My house currently has a laminate floor and it is garbage. It really is. There are gaps that are starting to show between the panels and it is starting to curl up at some of the edges. So I am going to replace it eventually. I suppose when it comes to laminate flooring, the thicker the better. Or is it? What is a good thickness for laminate flooring? I am looking at a Teak laminate flooring and it is 8 mm and has a 20 year warranty. What else should I be looking at for getting laminate flooring? Is it worth it to do it myself or have someone else do it?

Thanks.


----------



## Daryl in Nanoose (Apr 13, 2007)

The thicker the better and the higher the warranty the better. Make sure you follow the Manufactures warranty to the letter. They want vapor on concrete floors and tar paper on wood sub floors ( last time I checked) make sure you use a hardwood block for taping the pieces together and don't smack them together to hard.
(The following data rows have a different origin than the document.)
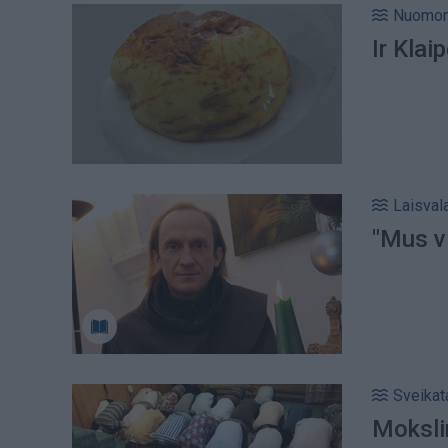
Nuomo
Ir Kla
Laisval
"Mus vi
Sveikat
Mokslin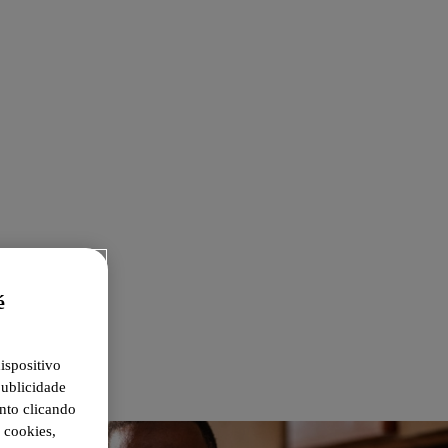
é
ispositivo
publicidade
nto clicando
 cookies,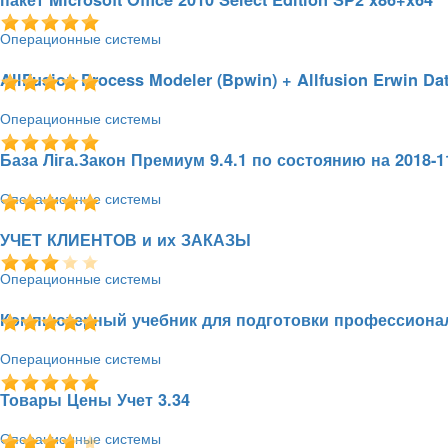
Операционные системы
16.11.2018 - 00:05
335
5.0 / 1
8,8 Гб
AllFusion Process Modeler (Bpwin) + Allfusion Erwin Dat
Операционные системы
03.11.2018 - 13:12
7433
2.2 / 5
210 Мб
База Ліга.Закон Премиум 9.4.1 по состоянию на 2018-1
Операционные системы
03.11.2018 - 13:04
781
5.0 / 1
13 Гб
УЧЕТ КЛИЕНТОВ и их ЗАКАЗЫ
Операционные системы
03.11.2018 - 13:01
269
5.0 / 1
8,5 мБ
Компьютерный учебник для подготовки профессиона
Операционные системы
03.11.2018 - 12:59
279
5.0 / 1
326МБ
Товары Цены Учет 3.34
Операционные системы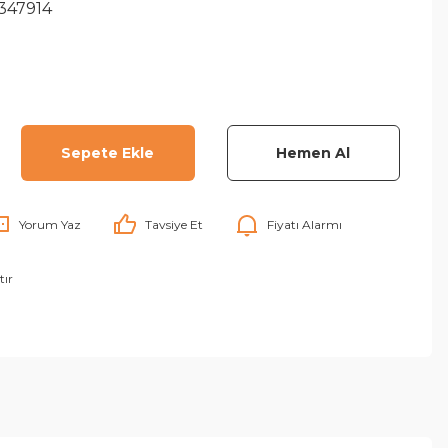
347914
Sepete Ekle
Hemen Al
Yorum Yaz
Tavsiye Et
Fiyatı Alarmı
tır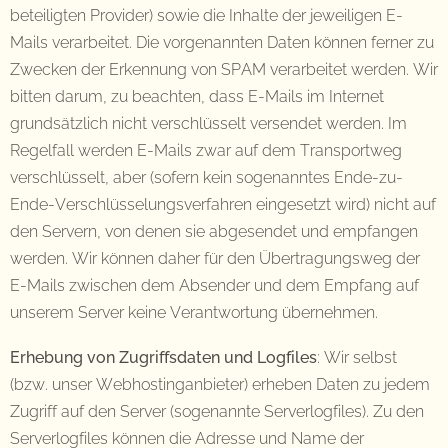
beteiligten Provider) sowie die Inhalte der jeweiligen E-
Mails verarbeitet. Die vorgenannten Daten können ferner zu
Zwecken der Erkennung von SPAM verarbeitet werden. Wir
bitten darum, zu beachten, dass E-Mails im Internet
grundsätzlich nicht verschlüsselt versendet werden. Im
Regelfall werden E-Mails zwar auf dem Transportweg
verschlüsselt, aber (sofern kein sogenanntes Ende-zu-
Ende-Verschlüsselungsverfahren eingesetzt wird) nicht auf
den Servern, von denen sie abgesendet und empfangen
werden. Wir können daher für den Übertragungsweg der
E-Mails zwischen dem Absender und dem Empfang auf
unserem Server keine Verantwortung übernehmen.
Erhebung von Zugriffsdaten und Logfiles
: Wir selbst
(bzw. unser Webhostinganbieter) erheben Daten zu jedem
Zugriff auf den Server (sogenannte Serverlogfiles). Zu den
Serverlogfiles können die Adresse und Name der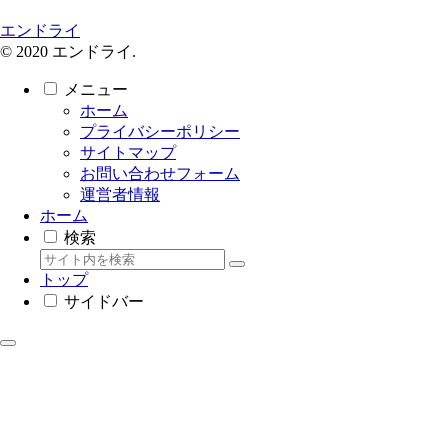
エンドライ
© 2020 エンドライ.
メニュー
ホーム
プライバシーポリシー
サイトマップ
お問い合わせフォーム
運営者情報
ホーム
検索
トップ
サイドバー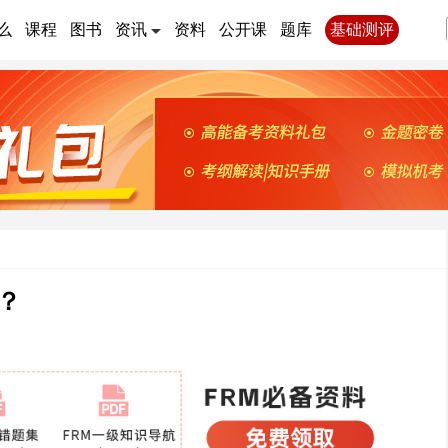
么
课程
图书
资讯
资料
公开课
题库
基础测评
？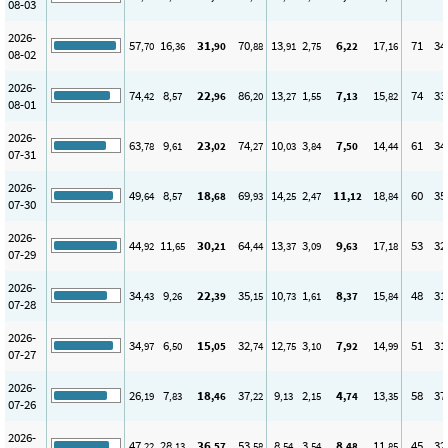
08-03
2026-
57
16
31
70
13
2
6
17
71
34
,70
,36
,90
,88
,91
,75
,22
,16
08-02
2026-
74
8
22
86
13
1
7
15
74
33
,42
,57
,96
,20
,27
,55
,13
,82
08-01
2026-
63
9
23
74
10
3
7
14
61
34
,78
,61
,02
,27
,03
,84
,50
,44
07-31
2026-
49
8
18
69
14
2
11
18
60
35
,64
,57
,68
,93
,25
,47
,12
,84
07-30
2026-
44
11
30
64
13
3
9
17
53
32
,92
,65
,21
,44
,37
,09
,63
,18
07-29
2026-
34
9
22
35
10
1
8
15
48
31
,43
,26
,39
,15
,73
,61
,37
,84
07-28
2026-
34
6
15
32
12
3
7
14
51
31
,97
,50
,05
,74
,75
,10
,92
,99
07-27
2026-
26
7
18
37
9
2
4
13
58
37
,19
,83
,46
,22
,13
,15
,74
,35
07-26
2026-
47
28
36
53
8
3
8
11
45
32
,22
,13
,57
,58
,54
,54
,48
,85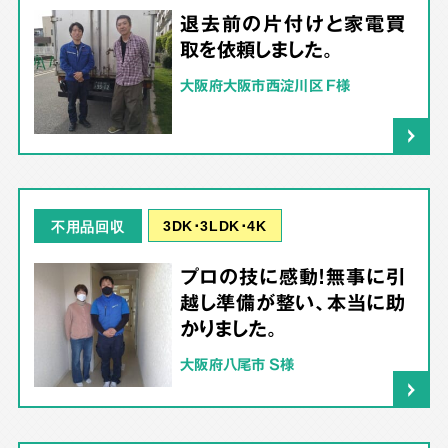
退去前の片付けと家電買
取を依頼しました。
大阪府大阪市西淀川区 F様
3DK･3LDK･4K
不用品回収
プロの技に感動！無事に引
越し準備が整い、本当に助
かりました。
大阪府八尾市 S様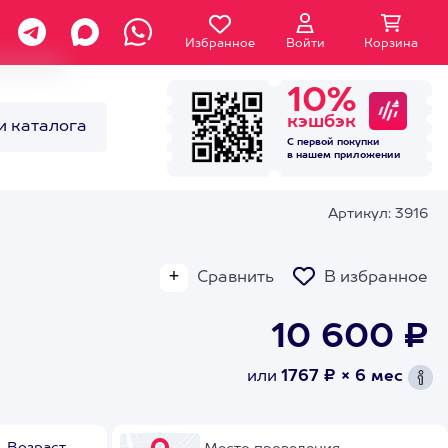
Избранное
Войти
Корзина
10%
кэшбэк
и каталога
С первой покупки
в нашем
приложении
Артикул: 3916
Сравнить
В избранное
10 600 ₽
или
1767 ₽ × 6 мес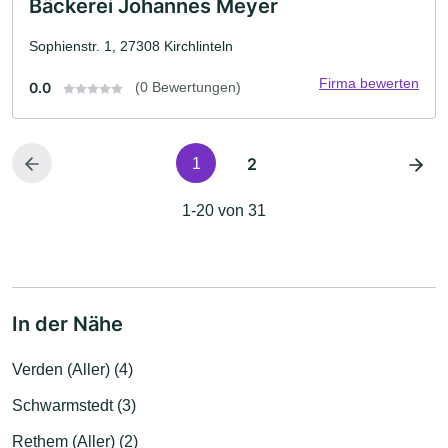
Bäckerei Johannes Meyer
Sophienstr. 1, 27308 Kirchlinteln
Firma bewerten
0.0
(0 Bewertungen)
2
1
1-20 von 31
In der Nähe
Verden (Aller) (4)
Schwarmstedt (3)
Rethem (Aller) (2)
If you find damaged tongue and grooves discard that piece and use shims at each end of a row so they can not come apart at the but joints during install. Installation runs about 2-2.50 a sq ft up here but found doing it yourself is not all difficult but at those prices some may think its just not worth doing it them self.


----------



## Deathlok (Sep 30, 2007)

I installed laminate floors in my living room, kitchen & front foyer. I used the thick stuff, 12mm. Its called Charleston Pine. It has  a very nice finish, you can see all the flaws of the wood, the knots, etc. Vintage or distressed look is what it is called. It is a dark colored wood. I love it!

Check my gallery for pics.


----------